__Dataset entries__.
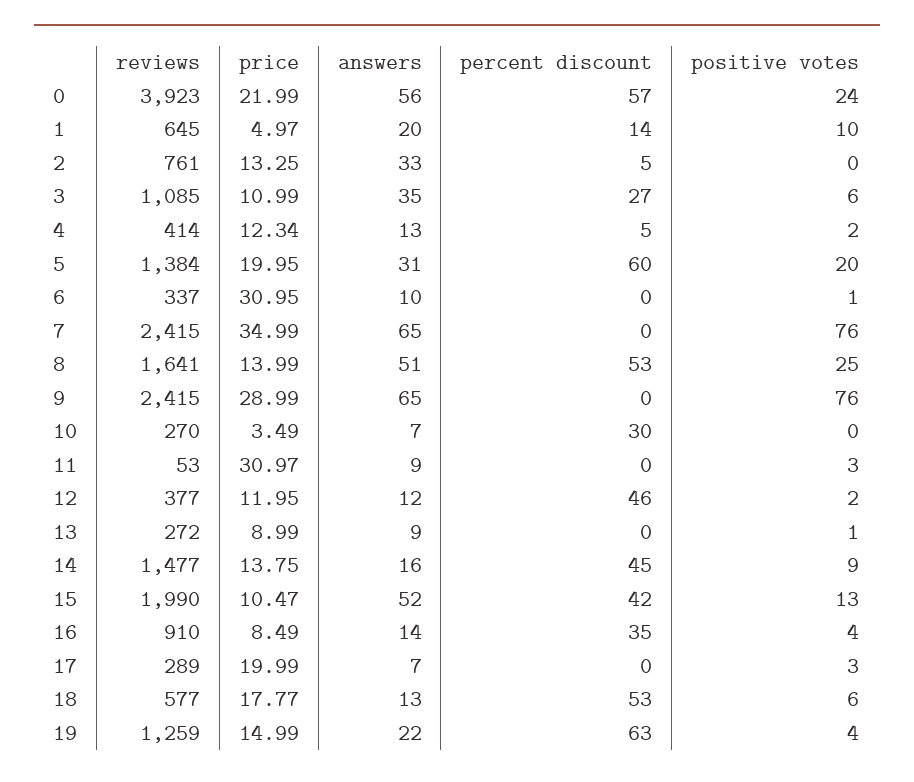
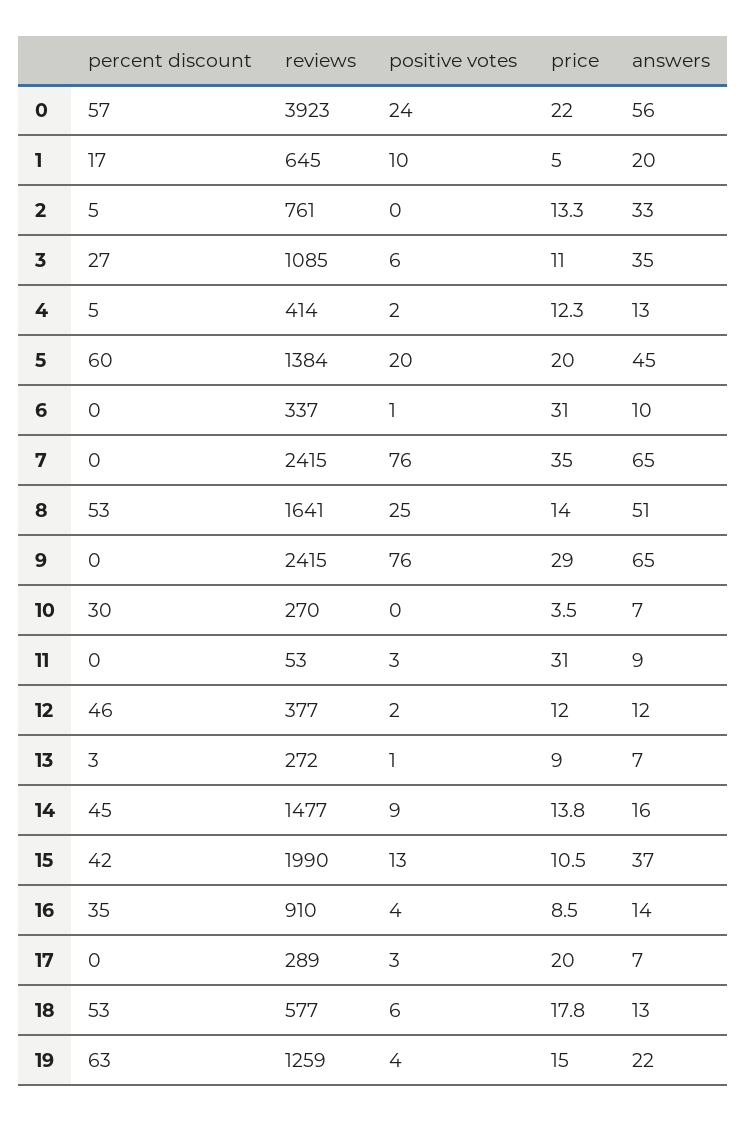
percent discount, 1: 14 -> 17
answers, 5: 31 -> 45
answers, 13: 9 -> 7
percent discount, 13: 0 -> 3
answers, 15: 52 -> 37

__What you have to do__. Give back the full listing exactly as written, only without its pictures.

__Answer space__.
percent discount, 1: 14 -> 17
answers, 5: 31 -> 45
answers, 13: 9 -> 7
percent discount, 13: 0 -> 3
answers, 15: 52 -> 37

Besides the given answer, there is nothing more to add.